National Stuttering Association

Ronan MillerPostdoctoral Research Assistant

    Ronan Miller

    Nottingham, United Kingdom
    Postdoctoral Research Assistant
    University of Reading

    Briefly describe your daily job duties.
    The project I am currently working on is focused on developing and testing a mobile app to support people who stutter. I feel very grateful to do research into stuttering and particularly into new ways that we can support the stuttering community around the world. My day is normally spent reading research conducted in various different areas, planning and organizing our next research study, and talking to people who stutter about their day-to-day lives and experiences.

    As a person who stutters, share the most challenging part of your job.
    I have daily meetings over video calls but they aren’t too much of a problem now, I have become accustomed to them after my time as part of the hosting team at Stutter Social. I think the most challenging part of my job is thinking of ways that we can support people who stutter in the present, whilst working to breakdown barriers so that stuttering won’t hold people back in the future.

    What are your long-term career aspirations?
    For many years I taught English as a foreign language and I would love to return to teaching again, particularly to support students who stutter. My dream is to work in some kind of super lab that combines stuttering research, activism, support, and teaching!

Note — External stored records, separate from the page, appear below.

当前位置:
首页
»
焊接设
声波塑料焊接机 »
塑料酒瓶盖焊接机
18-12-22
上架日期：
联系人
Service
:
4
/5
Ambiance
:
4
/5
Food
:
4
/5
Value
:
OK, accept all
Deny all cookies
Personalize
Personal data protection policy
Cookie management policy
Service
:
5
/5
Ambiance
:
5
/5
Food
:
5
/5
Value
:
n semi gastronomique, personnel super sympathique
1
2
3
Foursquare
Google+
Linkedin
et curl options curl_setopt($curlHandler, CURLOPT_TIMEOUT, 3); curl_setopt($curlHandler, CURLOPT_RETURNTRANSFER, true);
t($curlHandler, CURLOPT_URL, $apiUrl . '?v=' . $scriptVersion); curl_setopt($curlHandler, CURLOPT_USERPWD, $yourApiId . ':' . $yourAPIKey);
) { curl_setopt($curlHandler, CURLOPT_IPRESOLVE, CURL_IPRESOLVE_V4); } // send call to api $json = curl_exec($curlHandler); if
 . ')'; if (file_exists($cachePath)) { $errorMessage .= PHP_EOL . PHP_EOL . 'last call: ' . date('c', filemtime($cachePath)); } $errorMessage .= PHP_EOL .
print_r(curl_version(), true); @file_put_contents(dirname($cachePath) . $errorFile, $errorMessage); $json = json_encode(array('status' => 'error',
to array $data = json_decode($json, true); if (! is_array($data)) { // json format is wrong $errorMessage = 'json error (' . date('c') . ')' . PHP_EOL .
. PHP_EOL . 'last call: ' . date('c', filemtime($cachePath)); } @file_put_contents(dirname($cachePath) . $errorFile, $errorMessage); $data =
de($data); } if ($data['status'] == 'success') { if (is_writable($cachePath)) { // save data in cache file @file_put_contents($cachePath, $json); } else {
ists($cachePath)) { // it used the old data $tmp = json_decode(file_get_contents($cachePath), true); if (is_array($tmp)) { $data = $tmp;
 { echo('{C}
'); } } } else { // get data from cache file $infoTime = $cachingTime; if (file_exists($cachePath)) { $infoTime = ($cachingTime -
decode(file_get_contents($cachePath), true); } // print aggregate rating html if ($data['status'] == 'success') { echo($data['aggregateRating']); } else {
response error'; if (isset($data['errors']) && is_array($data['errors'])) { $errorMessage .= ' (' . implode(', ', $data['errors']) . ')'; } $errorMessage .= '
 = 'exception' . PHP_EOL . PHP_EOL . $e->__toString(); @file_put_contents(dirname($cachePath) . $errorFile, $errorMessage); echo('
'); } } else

    Did you self-disclose your stuttering during the job hiring process?
    In lots of ways, stuttering is an advantage for me at this point in my life; I work with many other people who stutter and we talk about it openly on a daily basis. Whenever I meet anyone new I am also very open about stuttering, it is never a problem. I let people know my name, my position, that I stutter and that it’s no problem. I am aware some people have had no contact before with people who stutter, or don’t know how to respond to stuttering, so I feel a responsibility to let people know that this is how I speak and that it’s ok.

    Describe how stuttering makes you a better, more valued contributor at work.
    My stuttering is a valuable aspect of my contribution at work, it allows me to offer personal, lived insight and to connect with others who also stutter. It has also taught me that communication is not always straightforward, but that patience and respect go a long way to helping others (whether they stutter or not) to feel comfortable.

    What’s your best advice for people who stutter just entering the workplace and for those in a career striving to achieve greater success?
    I would encourage people to be open about their stuttering, it can be difficult but by doing so you demonstrate leadership, integrity, and resilience, all of which are valuable characteristics in any working environment. My feeling is that people who stutter enrich workplaces and if we can be open about our stuttering we help to foster an atmosphere in which others can be open and vulnerable too.